**Task to complete:**
Go through the records below and return each line that has "light" in it.

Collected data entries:
# # #
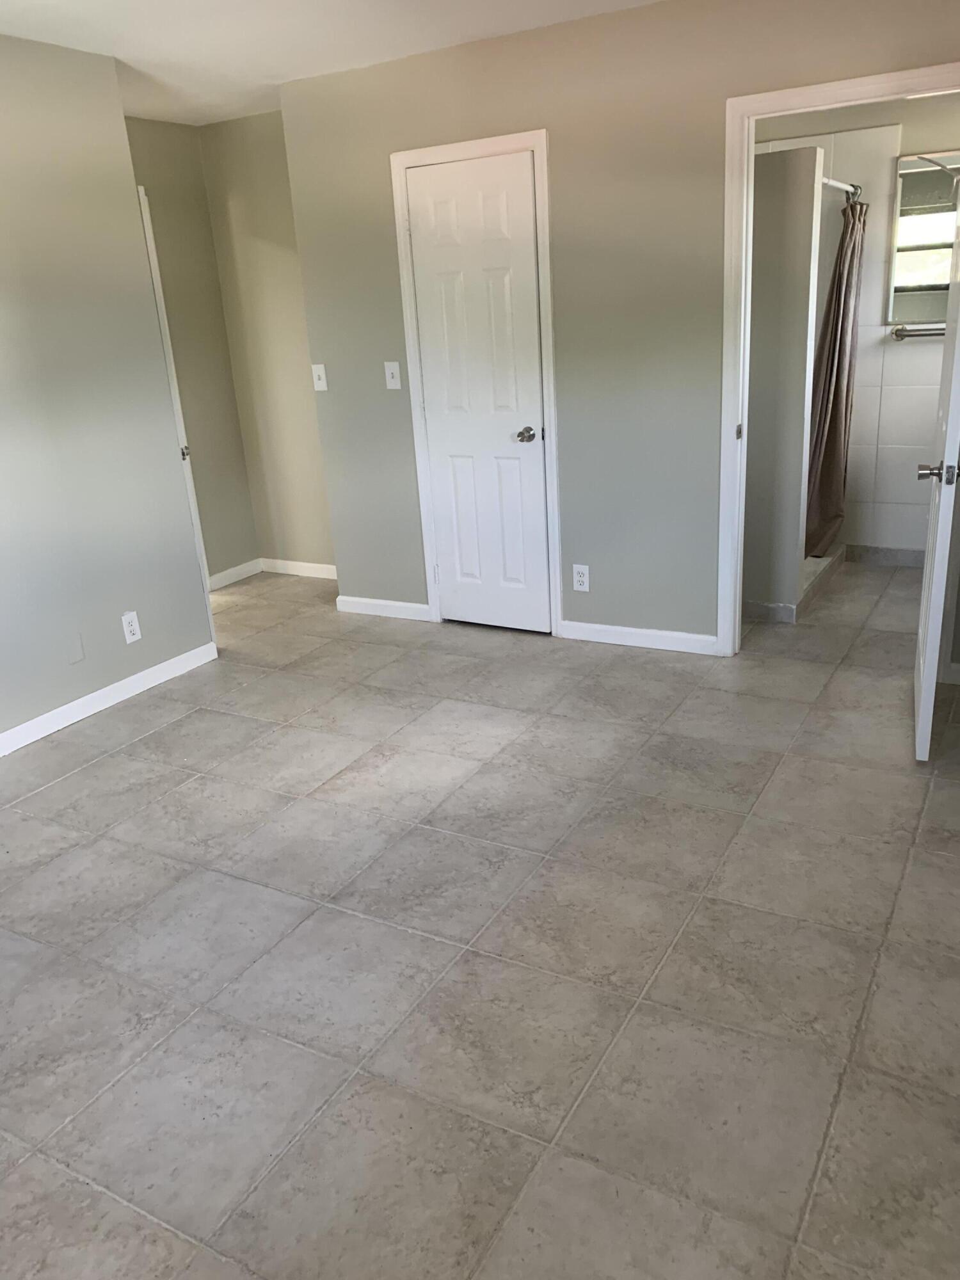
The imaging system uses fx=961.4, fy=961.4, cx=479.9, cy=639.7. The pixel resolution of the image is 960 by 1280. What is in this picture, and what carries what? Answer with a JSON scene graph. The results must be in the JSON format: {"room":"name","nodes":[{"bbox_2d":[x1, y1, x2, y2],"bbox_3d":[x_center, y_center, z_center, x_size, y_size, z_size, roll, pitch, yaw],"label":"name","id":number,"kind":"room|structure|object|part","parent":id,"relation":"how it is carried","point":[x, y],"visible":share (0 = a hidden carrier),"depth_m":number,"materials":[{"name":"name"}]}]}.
{"room":"bedroom","nodes":[
{"label":"bedroom","id":0,"kind":"room"},
{"bbox_2d":[0,24,215,753],"bbox_3d":[-2.278,-0.489,2.599,0.121,2.469,3.872,8,22,29],"label":"left wall","id":1,"kind":"structure","parent":0,"point":[130,232],"depth_m":3.68,"materials":[{"name":"grey paint"}]},
{"bbox_2d":[64,631,85,664],"bbox_3d":[-1.597,0.030,3.783,0.008,0.122,0.071,8,22,29],"label":"wall plate","id":2,"kind":"object","parent":1,"relation":"attached to","point":[77,655],"visible":0.97,"depth_m":3.78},
{"bbox_2d":[0,641,218,757],"bbox_3d":[-2.081,0.574,3.078,0.014,0.085,3.422,8,22,29],"label":"baseboard","id":3,"kind":"structure","parent":1,"relation":"attached to","point":[146,673],"depth_m":3.93,"materials":[{"name":"white paint"}]},
{"bbox_2d":[120,610,142,643],"bbox_3d":[-1.452,-0.052,4.000,0.008,0.121,0.072,8,22,29],"label":"wall outlet","id":4,"kind":"object","parent":1,"relation":"attached to","point":[133,628],"visible":0.99,"depth_m":4.00,"materials":[{"name":"white plastic"}]},
{"bbox_2d":[122,113,256,586],"bbox_3d":[-1.842,-1.329,4.897,0.123,2.453,1.613,8,22,29],"label":"wall","id":5,"kind":"structure","parent":0,"point":[169,165],"depth_m":5.23,"materials":[{"name":"beige paint"}]},
{"bbox_2d":[136,181,215,623],"bbox_3d":[-1.626,-1.036,4.621,0.158,2.030,0.759,-16,23,-32],"label":"hallway door","id":6,"kind":"structure","parent":5,"relation":"attached to","point":[141,197],"depth_m":4.32,"materials":[{"name":"white paint"}]},
{"bbox_3d":[-1.355,-0.853,4.391,0.051,0.061,0.055,-7,20,-10],"label":"hinge","id":7,"kind":"part","parent":6,"relation":"part of","materials":[{"name":"metal"}]},
{"bbox_2d":[206,558,263,590],"bbox_3d":[-1.628,-0.283,5.419,0.014,0.085,1.162,8,22,29],"label":"baseboard","id":8,"kind":"structure","parent":5,"relation":"attached to","point":[225,574],"depth_m":5.69,"materials":[{"name":"white paint"}]},
{"bbox_2d":[196,110,337,579],"bbox_3d":[-0.864,-1.509,5.222,1.231,2.460,0.123,8,22,29],"label":"alcove wall","id":9,"kind":"structure","parent":0,"point":[310,530],"depth_m":5.26,"materials":[{"name":"beige paint"}]},
{"bbox_2d":[260,557,337,579],"bbox_3d":[-0.907,-0.403,5.633,1.032,0.085,0.013,8,22,29],"label":"baseboard","id":10,"kind":"structure","parent":9,"relation":"attached to","point":[325,576],"depth_m":5.73,"materials":[{"name":"white paint"}]},
{"bbox_2d":[0,0,671,124],"bbox_3d":[-0.386,-1.812,2.180,5.321,0.105,5.860,8,22,29],"label":"ceiling","id":11,"kind":"structure","parent":0,"point":[114,22],"depth_m":3.52,"materials":[{"name":"white paint"}]},
{"bbox_2d":[0,553,959,1279],"bbox_3d":[-0.235,0.422,3.458,5.087,0.098,6.656,8,22,29],"label":"tile floor","id":12,"kind":"structure","parent":0,"point":[146,740],"depth_m":2.29,"materials":[{"name":"tile"}]},
{"bbox_2d":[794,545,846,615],"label":"shower curb","id":13,"kind":"object","parent":12,"relation":"on","point":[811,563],"visible":0.3,"depth_m":4.85,"materials":[{"name":"white tile"}]},
{"bbox_2d":[269,0,959,653],"bbox_3d":[0.757,-1.122,3.843,3.651,2.448,0.121,8,22,29],"label":"back wall","id":14,"kind":"structure","parent":0,"point":[526,119],"depth_m":3.88,"materials":[{"name":"paint"}]},
{"bbox_2d":[311,363,328,391],"bbox_3d":[-0.781,-1.265,4.632,0.071,0.119,0.019,8,22,29],"label":"light switch","id":15,"kind":"object","parent":14,"relation":"attached to","point":[320,372],"visible":0.99,"depth_m":4.63,"materials":[{"name":"white plastic"}]},
{"bbox_2d":[336,595,431,621],"bbox_3d":[-0.493,-0.161,4.880,0.581,0.083,0.013,8,22,29],"label":"baseboard","id":16,"kind":"structure","parent":14,"relation":"attached to","point":[370,601],"depth_m":4.87,"materials":[{"name":"white paint"}]},
{"bbox_2d":[383,360,401,389],"bbox_3d":[-0.405,-1.211,4.397,0.073,0.120,0.018,8,22,29],"label":"light switch","id":17,"kind":"object","parent":14,"relation":"attached to","point":[388,377],"visible":0.98,"depth_m":4.40,"materials":[{"name":"white plastic"}]},
{"bbox_2d":[389,128,562,636],"bbox_3d":[0.022,-1.053,4.283,0.722,2.093,0.131,8,22,29],"label":"closet door frame","id":18,"kind":"structure","parent":14,"relation":"attached to","point":[454,152],"depth_m":4.14,"materials":[{"name":"white paint"}]},
{"bbox_2d":[403,148,552,634],"bbox_3d":[0.000,-1.003,4.250,0.589,2.006,0.107,8,22,29],"label":"closet door","id":19,"kind":"structure","parent":18,"relation":"in","point":[512,504],"depth_m":4.22,"materials":[{"name":"white paint"}]},
{"bbox_3d":[0.206,-0.901,4.257,0.081,0.063,0.085,8,22,29],"label":"doorknob","id":20,"kind":"part","parent":19,"relation":"part of","materials":[{"name":"silver metal"}]},
{"bbox_2d":[571,563,590,591],"bbox_3d":[0.447,-0.276,4.281,0.073,0.119,0.008,8,22,29],"label":"wall outlet","id":21,"kind":"object","parent":14,"relation":"attached to","point":[584,579],"visible":0.99,"depth_m":4.28,"materials":[{"name":"white plastic"}]},
{"bbox_2d":[556,619,721,654],"bbox_3d":[0.696,-0.014,4.243,0.741,0.085,0.014,8,22,29],"label":"baseboard","id":22,"kind":"structure","parent":14,"relation":"attached to","point":[679,635],"depth_m":4.23,"materials":[{"name":"white paint"}]},
{"bbox_2d":[716,62,959,655],"bbox_3d":[1.391,-0.894,3.579,0.946,2.093,0.155,8,22,29],"label":"door frame","id":23,"kind":"structure","parent":14,"relation":"attached to","point":[742,235],"depth_m":3.53,"materials":[{"name":"white paint"}]},
{"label":"plate","id":24,"kind":"part","parent":23,"relation":"part of","materials":[{"name":"metal"}]},
{"bbox_2d":[912,155,959,761],"bbox_3d":[1.511,-0.714,3.075,0.165,2.065,0.818,8,22,29],"label":"bathroom door","id":25,"kind":"structure","parent":23,"relation":"attached to","point":[929,552],"depth_m":2.92,"materials":[{"name":"white paint"}]},
{"bbox_3d":[1.372,-0.501,2.874,0.130,0.064,0.095,8,22,29],"label":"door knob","id":26,"kind":"part","parent":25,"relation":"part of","materials":[{"name":"silver metal"}]},
{"bbox_2d":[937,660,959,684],"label":"baseboard","id":27,"kind":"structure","parent":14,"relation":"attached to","point":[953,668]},
{"bbox_2d":[740,149,821,624],"bbox_3d":[1.112,-1.086,4.335,0.752,1.977,0.131,8,22,29],"label":"partition wall","id":28,"kind":"structure","parent":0,"point":[797,240],"depth_m":4.13,"materials":[{"name":"paint"}]},
{"bbox_2d":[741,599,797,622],"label":"baseboard","id":29,"kind":"structure","parent":28,"relation":"attached to","point":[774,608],"depth_m":4.46,"materials":[{"name":"tile"}]},
{"bbox_2d":[753,97,959,566],"bbox_3d":[2.060,-1.590,4.935,2.311,2.444,0.124,8,22,29],"label":"bathroom wall","id":30,"kind":"structure","parent":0,"point":[916,356],"depth_m":4.89,"materials":[{"name":"white tile"}]},
{"bbox_2d":[820,175,862,201],"bbox_3d":[1.608,-2.032,4.305,0.060,0.062,1.006,8,22,29],"label":"shower rod","id":31,"kind":"object","parent":30,"relation":"attached to","point":[842,187],"visible":0.5,"depth_m":4.31,"materials":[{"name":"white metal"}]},
{"bbox_2d":[803,187,868,558],"bbox_3d":[1.771,-1.314,4.819,0.238,1.748,0.446,8,22,29],"label":"shower curtain","id":32,"kind":"object","parent":31,"relation":"hanging from","point":[837,383],"visible":0.73,"depth_m":4.80,"materials":[{"name":"brown fabric"}]},
{"bbox_2d":[843,543,926,566],"bbox_3d":[2.514,-0.419,5.041,1.251,0.092,0.015,8,22,29],"label":"bathroom baseboard","id":33,"kind":"structure","parent":30,"relation":"attached to","point":[892,555],"depth_m":5.21,"materials":[{"name":"grey tile"}]},
{"bbox_2d":[892,323,946,340],"bbox_3d":[2.325,-1.507,4.681,0.601,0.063,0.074,8,22,29],"label":"towel bar","id":34,"kind":"object","parent":30,"relation":"attached to","point":[929,335],"visible":0.73,"depth_m":4.75,"materials":[{"name":"silver metal"}]},
{"bbox_2d":[887,149,959,327],"bbox_3d":[2.419,-1.953,4.680,0.815,0.842,0.078,8,22,29],"label":"bathroom window","id":35,"kind":"structure","parent":30,"relation":"in","point":[948,237],"depth_m":4.80,"materials":[{"name":"glass"}]}
]}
# # #
**Solution:**
{"bbox_2d":[311,363,328,391],"bbox_3d":[-0.781,-1.265,4.632,0.071,0.119,0.019,8,22,29],"label":"light switch","id":15,"kind":"object","parent":14,"relation":"attached to","point":[320,372],"visible":0.99,"depth_m":4.63,"materials":[{"name":"white plastic"}]},
{"bbox_2d":[383,360,401,389],"bbox_3d":[-0.405,-1.211,4.397,0.073,0.120,0.018,8,22,29],"label":"light switch","id":17,"kind":"object","parent":14,"relation":"attached to","point":[388,377],"visible":0.98,"depth_m":4.40,"materials":[{"name":"white plastic"}]},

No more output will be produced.